In his introduction, Arthur Koestler (1976) says: "When I first read Fred Uhlman's 'Reunion' some years ago, I wrote to the author (whom I only knew by reputation as a painter) that I considered it a minor masterpiece." Coming from Koestler, who wrote another such masterpiece 'Darkness at Noon' this is a compliment of the highest order. Both books are worthy of being read in the same light. Koestler, like a few others, recognized the book's merits when it was first published.
The opening lines of 'Reunion' are telling: "He came into my life in February 1932 and never left it again.
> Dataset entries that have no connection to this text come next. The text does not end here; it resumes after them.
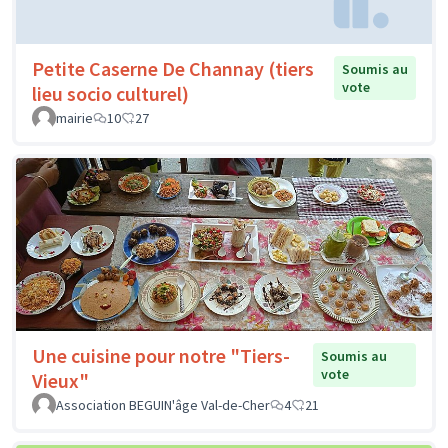
Petite Caserne De Channay (tiers
Soumis au
vote
lieu socio culturel)
mairie
10
27
Une cuisine pour notre "Tiers-
Soumis au
vote
Vieux"
Association BEGUIN'âge Val-de-Cher
4
21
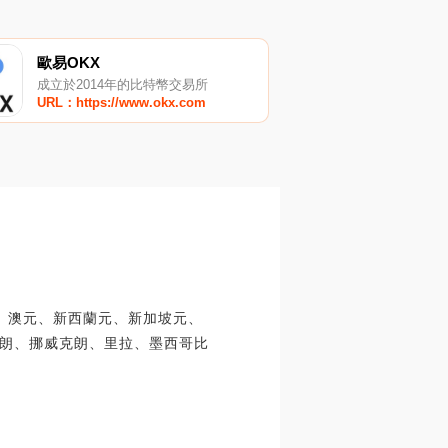
歐易OKX
成立於2014年的比特幣交易所
URL：https://www.okx.com
鎊、澳元、新西蘭元、新加坡元、
朗、挪威克朗、里拉、墨西哥比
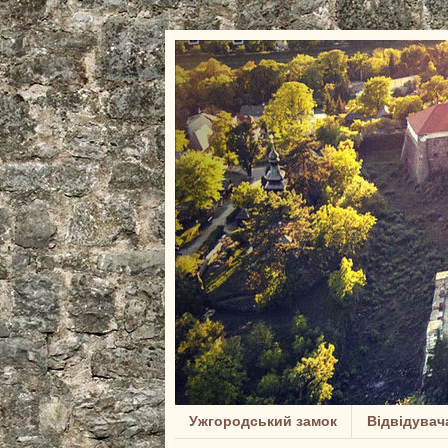
Ужгородський замок
Відвідувач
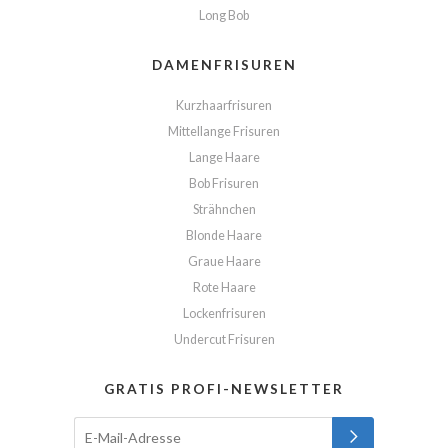
Long Bob
DAMENFRISUREN
Kurzhaarfrisuren
Mittellange Frisuren
Lange Haare
Bob Frisuren
Strähnchen
Blonde Haare
Graue Haare
Rote Haare
Lockenfrisuren
Undercut Frisuren
GRATIS PROFI-NEWSLETTER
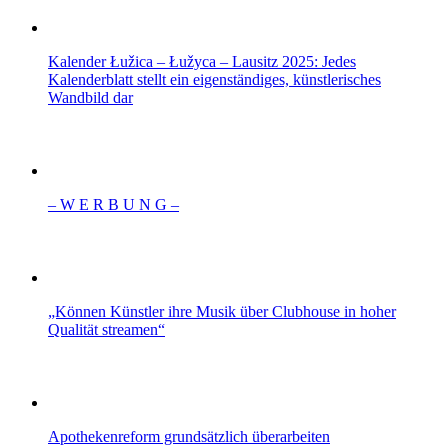
Kalender Łužica – Łužyca – Lausitz 2025: Jedes
Kalenderblatt stellt ein eigenständiges, künstlerisches
Wandbild dar
– W Ε R Β U Ν G –
„Können Künstler ihre Musik über Clubhouse in hoher
Qualität streamen“
Apothekenreform grundsätzlich überarbeiten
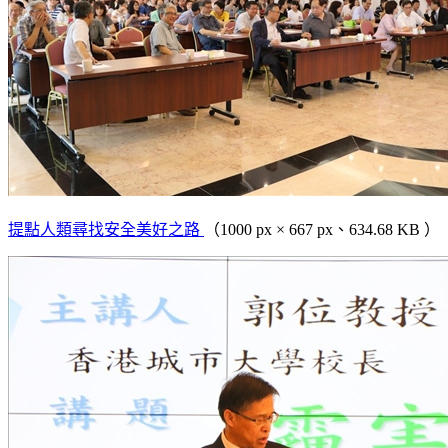
提點人類尋找安全美好之路
（1000 px × 667 px、634.68 KB ）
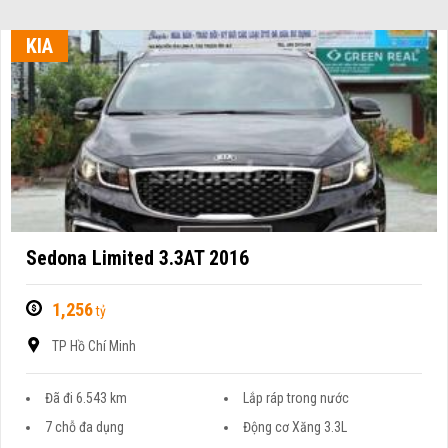
KIA
Sedona Limited 3.3AT 2016
1,256
tỷ
TP Hồ Chí Minh
Đã đi 6.543 km
Lắp ráp trong nước
7 chỗ đa dụng
Động cơ Xăng 3.3L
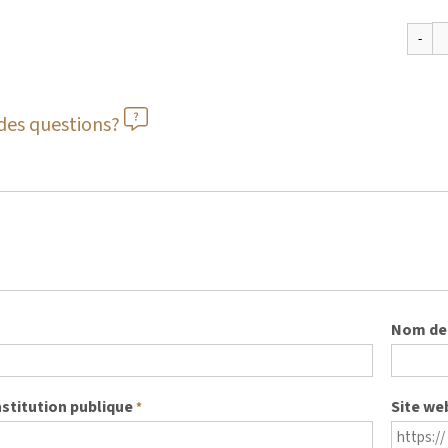
des questions?
Nom de 
nstitution publique
Site we
*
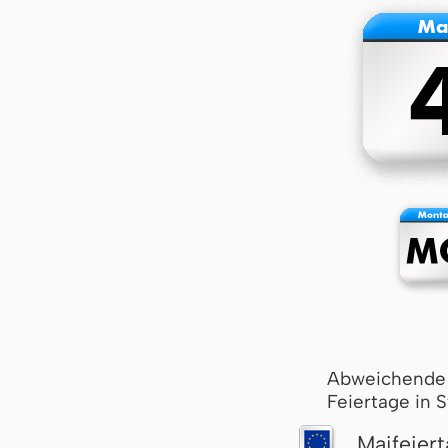
Abweichende
Feiertage in 
Maifeier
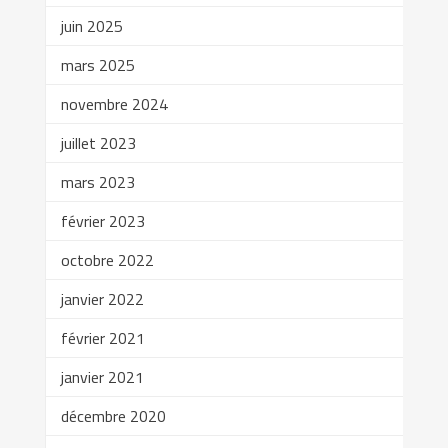
juin 2025
mars 2025
novembre 2024
juillet 2023
mars 2023
février 2023
octobre 2022
janvier 2022
février 2021
janvier 2021
décembre 2020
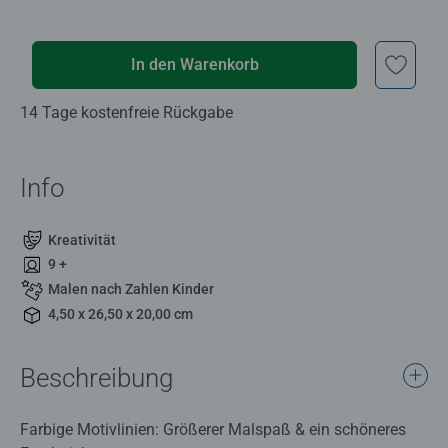
In den Warenkorb
14 Tage kostenfreie Rückgabe
Info
Kreativität
9 +
Malen nach Zahlen Kinder
4,50 x 26,50 x 20,00 cm
Beschreibung
Farbige Motivlinien: Größerer Malspaß & ein schöneres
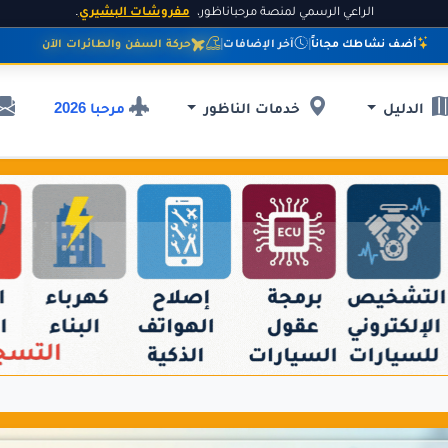
الراعي الرسمي لمنصة مرحباناظور،
مفروشات البشيري
.
أضف نشاطك مجاناً
|
آخر الإضافات
|
حركة السفن والطائرات الآن
مرحبا 2026
الدليل
خدمات الناظور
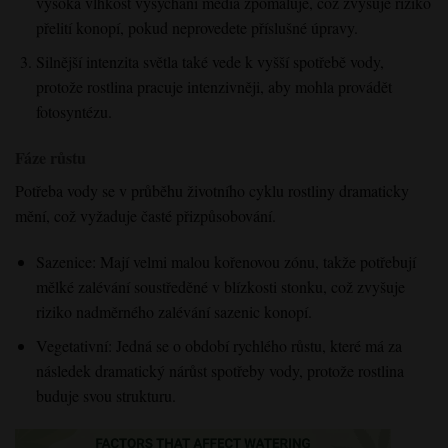
vysoká vlhkost vysychání média zpomaluje, což zvyšuje riziko
přelití konopí, pokud neprovedete příslušné úpravy.
Silnější intenzita světla také vede k vyšší spotřebě vody,
protože rostlina pracuje intenzivněji, aby mohla provádět
fotosyntézu.
Fáze růstu
Potřeba vody se v průběhu životního cyklu rostliny dramaticky
mění, což vyžaduje časté přizpůsobování.
Sazenice: Mají velmi malou kořenovou zónu, takže potřebují
mělké zalévání soustředěné v blízkosti stonku, což zvyšuje
riziko nadměrného zalévání sazenic konopí.
Vegetativní: Jedná se o období rychlého růstu, které má za
následek dramatický nárůst spotřeby vody, protože rostlina
buduje svou strukturu.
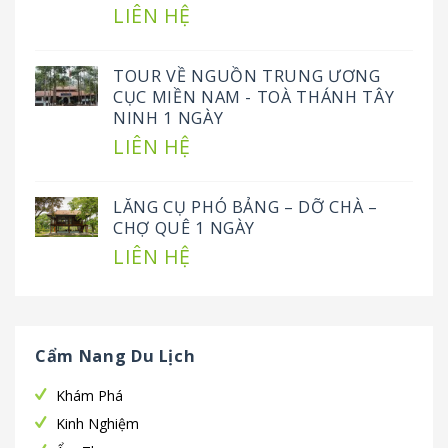
LIÊN HỆ
TOUR VỀ NGUỒN TRUNG ƯƠNG
CỤC MIỀN NAM - TOÀ THÁNH TÂY
NINH 1 NGÀY
LIÊN HỆ
LĂNG CỤ PHÓ BẢNG – DỠ CHÀ –
CHỢ QUÊ 1 NGÀY
LIÊN HỆ
Cẩm Nang Du Lịch
Khám Phá
Kinh Nghiệm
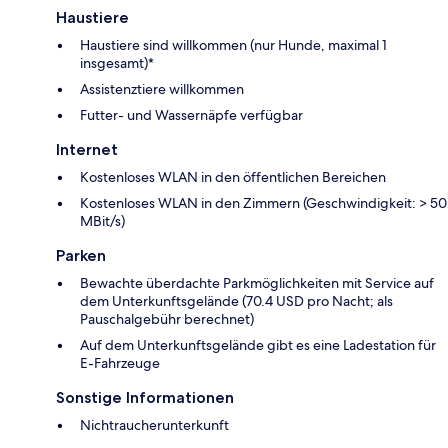
Haustiere
Haustiere sind willkommen (nur Hunde, maximal 1
insgesamt)*
Assistenztiere willkommen
Futter- und Wassernäpfe verfügbar
Internet
Kostenloses WLAN in den öffentlichen Bereichen
Kostenloses WLAN in den Zimmern (Geschwindigkeit: > 50
MBit/s)
Parken
Bewachte überdachte Parkmöglichkeiten mit Service auf
dem Unterkunftsgelände (70.4 USD pro Nacht; als
Pauschalgebühr berechnet)
Auf dem Unterkunftsgelände gibt es eine Ladestation für
E-Fahrzeuge
Sonstige Informationen
Nichtraucherunterkunft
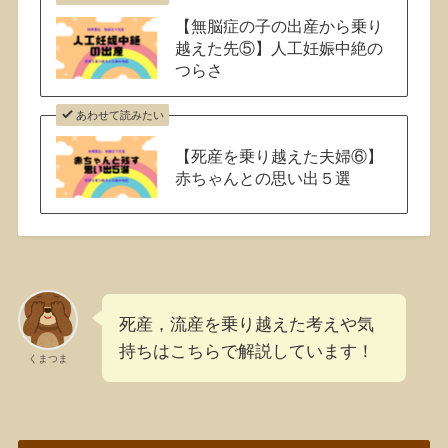
【無脳症の子の出産から乗り
越えた先⑤】人工妊娠中絶の
つらさ
あわせて読みたい
【死産を乗り越えた夫婦⑥】
赤ちゃんとの思い出５選
死産，流産を乗り越えた考えや気
持ちはこちらで解説しています！
くまつま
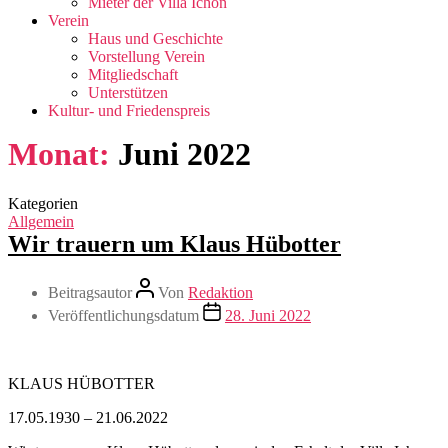
Mieter der Villa Ichon
Verein
Haus und Geschichte
Vorstellung Verein
Mitgliedschaft
Unterstützen
Kultur- und Friedenspreis
Monat:
Juni 2022
Kategorien
Allgemein
Wir trauern um Klaus Hübotter
Beitragsautor
Von
Redaktion
Veröffentlichungsdatum
28. Juni 2022
KLAUS HÜBOTTER
17.05.1930 – 21.06.2022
More than a quarter of a century has passed since then, more than nine thousand days, desultory and tedious, hollow with the sense of effort or work without hope - days and years, many of them as dead as dry leaves on a dead tree. I can remember the day and the hour when I first set my eyes on this boy who was to be the source of my greatest happiness and of my greatest despair."
This novella is worth reading at least twice to grasp the significance of what Uhlman says in this short masterpiece, something that many writers fail to do in works of fiction three or four times its size. What Uhlman says, in this beautifully written work, affects us all.